Generalist Equivariant Transformer Towards 3D Molecular Interaction Learning
This addresses the challenge of modeling diverse 3D molecular interactions in biology and drug discovery, which is incremental as it builds on existing equivariant and hierarchical methods.
The paper tackles the problem of learning 3D molecular interactions across different molecule types by proposing a universal representation as a geometric graph of sets and a Generalist Equivariant Transformer (GET) to capture domain-specific hierarchies and domain-agnostic physics, achieving effectiveness and generalization in experiments on proteins, small molecules, and RNA/DNAs.

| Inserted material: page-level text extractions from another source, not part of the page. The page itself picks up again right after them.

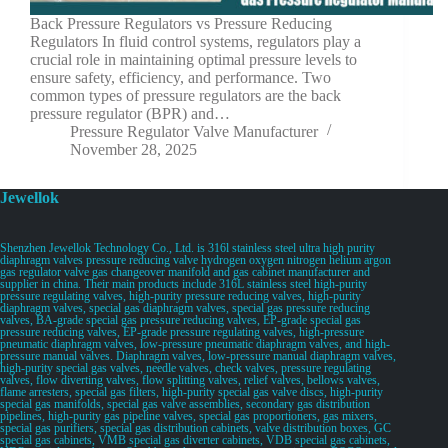
Back Pressure Regulators vs Pressure Reducing
Regulators In fluid control systems, regulators play a
crucial role in maintaining optimal pressure levels to
ensure safety, efficiency, and performance. Two
common types of pressure regulators are the back
pressure regulator (BPR) and…
Pressure Regulator Valve Manufacturer
November 28, 2025
Jewellok
Shenzhen Jewellok Technology Co., Ltd. is 316l stainless steel ultra high purity
diaphragm valves pressure reducing valve hydrogen oxygen nitrogen helium argon
gas regulator valve gas changeover manifold and gas cabinet manufacturer and
supplier in china. Their main products include 316L stainless steel high-purity
pressure regulating valves, high-purity pressure reducing valves, high-purity
diaphragm valves, special gas diaphragm valves, special gas pressure reducing
valves, BA-grade special gas pressure reducing valves, EP-grade special gas
pressure reducing valves, EP-grade pressure regulating valves, high-pressure
pneumatic diaphragm valves, low-pressure pneumatic diaphragm valves, and high-
pressure manual valves. Diaphragm valves, low-pressure manual diaphragm valves,
high-purity special gas valves, needle valves, check valves, pressure regulating
valves, flow diverting valves, flow splitting valves, relief valves, bellows valves,
flame arresters, special gas filters, high-purity special gas valve discs, high-purity
special gas manifolds, special gas valve assemblies, secondary gas distribution
pipelines, high-purity gas pipeline valves, special gas proportioners, gas mixers,
special gas purifiers, special gas distribution cabinets, valve distribution boxes, GC
special gas cabinets, VMB special gas diverter cabinets, VDB special gas cabinets,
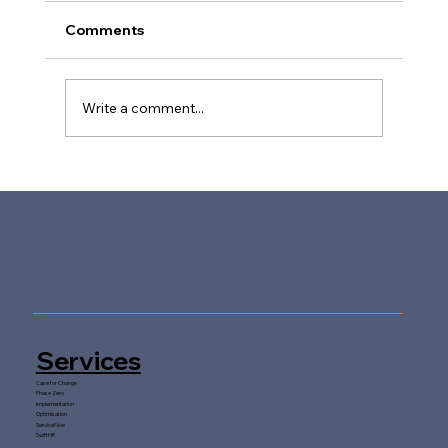
Comments
Write a comment...
Future-Proofing People Services in
Higher Education
Services
Case for Change
Phase Zero
Implementation
Optimisation
ServiceNow
SwiftHR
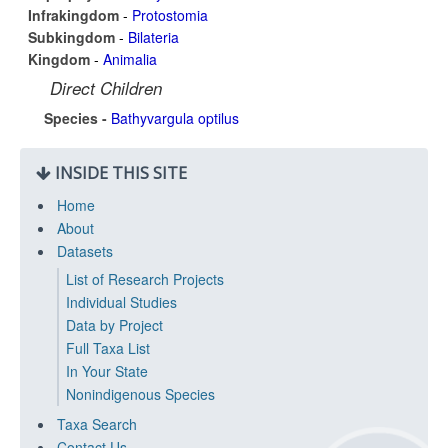
Infrakingdom
-
Protostomia
Subkingdom
-
Bilateria
Kingdom
-
Animalia
Direct Children
Species -
Bathyvargula optilus
INSIDE THIS SITE
Home
About
Datasets
List of Research Projects
Individual Studies
Data by Project
Full Taxa List
In Your State
Nonindigenous Species
Taxa Search
Contact Us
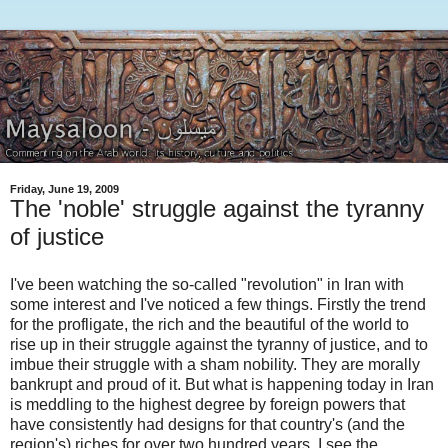
Friday, June 19, 2009
The 'noble' struggle against the tyranny
of justice
I've been watching the so-called "revolution" in Iran with
some interest and I've noticed a few things. Firstly the trend
for the profligate, the rich and the beautiful of the world to
rise up in their struggle against the tyranny of justice, and to
imbue their struggle with a sham nobility. They are morally
bankrupt and proud of it. But what is happening today in Iran
is meddling to the highest degree by foreign powers that
have consistently had designs for that country's (and the
region's) riches for over two hundred years. I see the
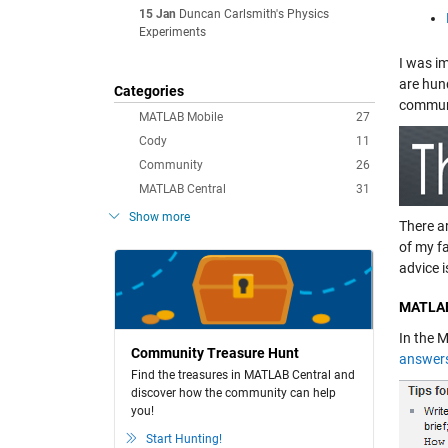
15 Jan
Duncan Carlsmith's Physics
Experiments
I was i
are hun
Categories
communi
MATLAB Mobile
27
Cody
11
Community
26
MATLAB Central
31
Show more
There a
of my f
advice i
MATLAB
In the 
Community Treasure Hunt
answer
Find the treasures in MATLAB Central and
discover how the community can help
you!
Start Hunting!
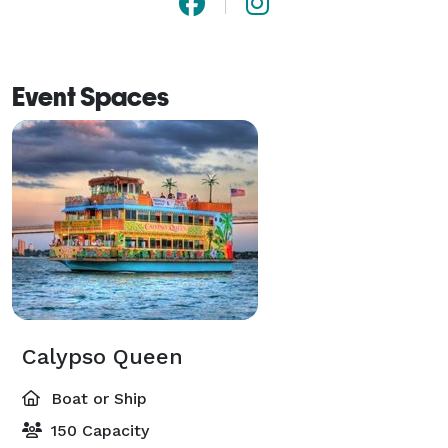
Event Spaces
Calypso Queen
Boat or Ship
150 Capacity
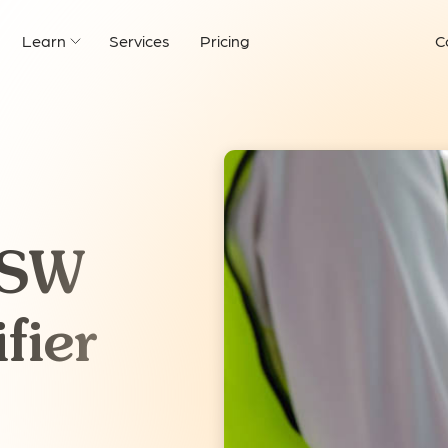
Learn
Services
Pricing
C
NSW
fier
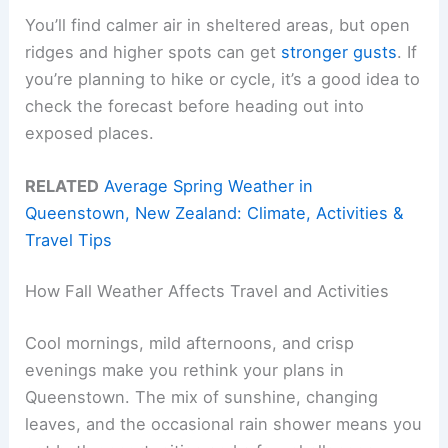
You’ll find calmer air in sheltered areas, but open
ridges and higher spots can get
stronger gusts
. If
you’re planning to hike or cycle, it’s a good idea to
check the forecast before heading out into
exposed places.
RELATED
Average Spring Weather in
Queenstown, New Zealand: Climate, Activities &
Travel Tips
How Fall Weather Affects Travel and Activities
Cool mornings, mild afternoons, and crisp
evenings make you rethink your plans in
Queenstown. The mix of sunshine, changing
leaves, and the occasional rain shower means you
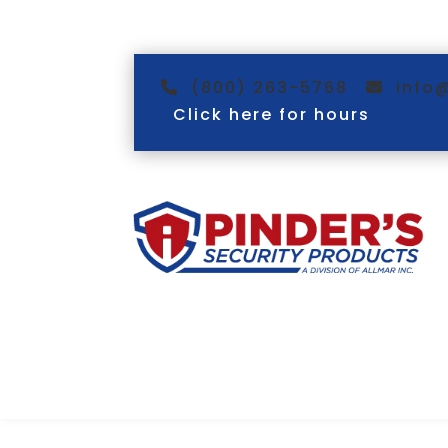
(800) 263-5768
info
Click here for hours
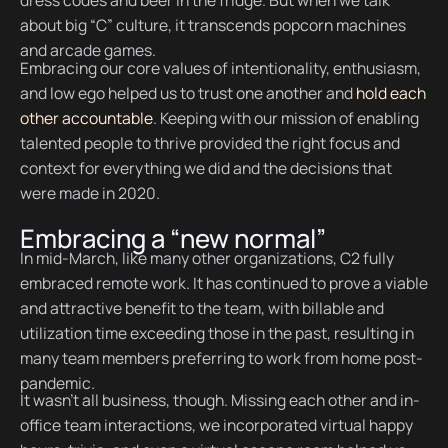
dress codes and beer in the fridge. But when we talk
about big “C” culture, it transcends popcorn machines
and arcade games.
Embracing our core values of intentionality, enthusiasm,
and low ego helped us to trust one another and
hold each
other accountable
. Keeping with our mission of enabling
talented people to thrive provided the right focus and
context for everything we did and the decisions that
were made in 2020.
Embracing a “new normal”
In mid-March, like many other organizations, C2 fully
embraced remote work. It has continued to prove a viable
and attractive benefit to the team, with billable and
utilization time exceeding those in the past, resulting in
many team members preferring to work from home post-
pandemic.
It wasn’t all business, though. Missing each other and in-
office team interactions, we incorporated virtual happy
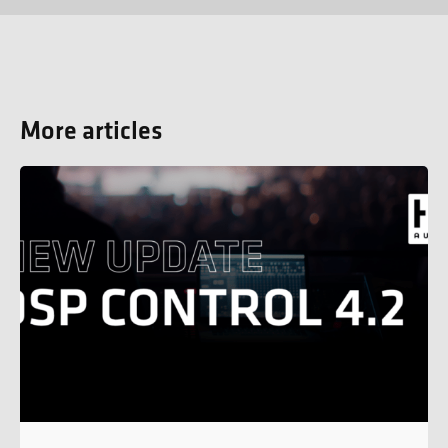
More articles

Many processes in biology and drug discovery involve various 3D interactions between molecules, such as protein and protein, protein and small molecule, etc. Given that different molecules are usually represented in different granularity, existing methods usually encode each type of molecules independently with different models, leaving it defective to learn the various underlying interaction physics. In this paper, we first propose to universally represent an arbitrary 3D complex as a geometric graph of sets, shedding light on encoding all types of molecules with one model. We then propose a Generalist Equivariant Transformer (GET) to effectively capture both domain-specific hierarchies and domain-agnostic interaction physics. To be specific, GET consists of a bilevel attention module, a feed-forward module and a layer normalization module, where each module is E(3) equivariant and specialized for handling sets of variable sizes. Notably, in contrast to conventional pooling-based hierarchical models, our GET is able to retain fine-grained information of all levels. Extensive experiments on the interactions between proteins, small molecules and RNA/DNAs verify the effectiveness and generalization capability of our proposed method across different domains.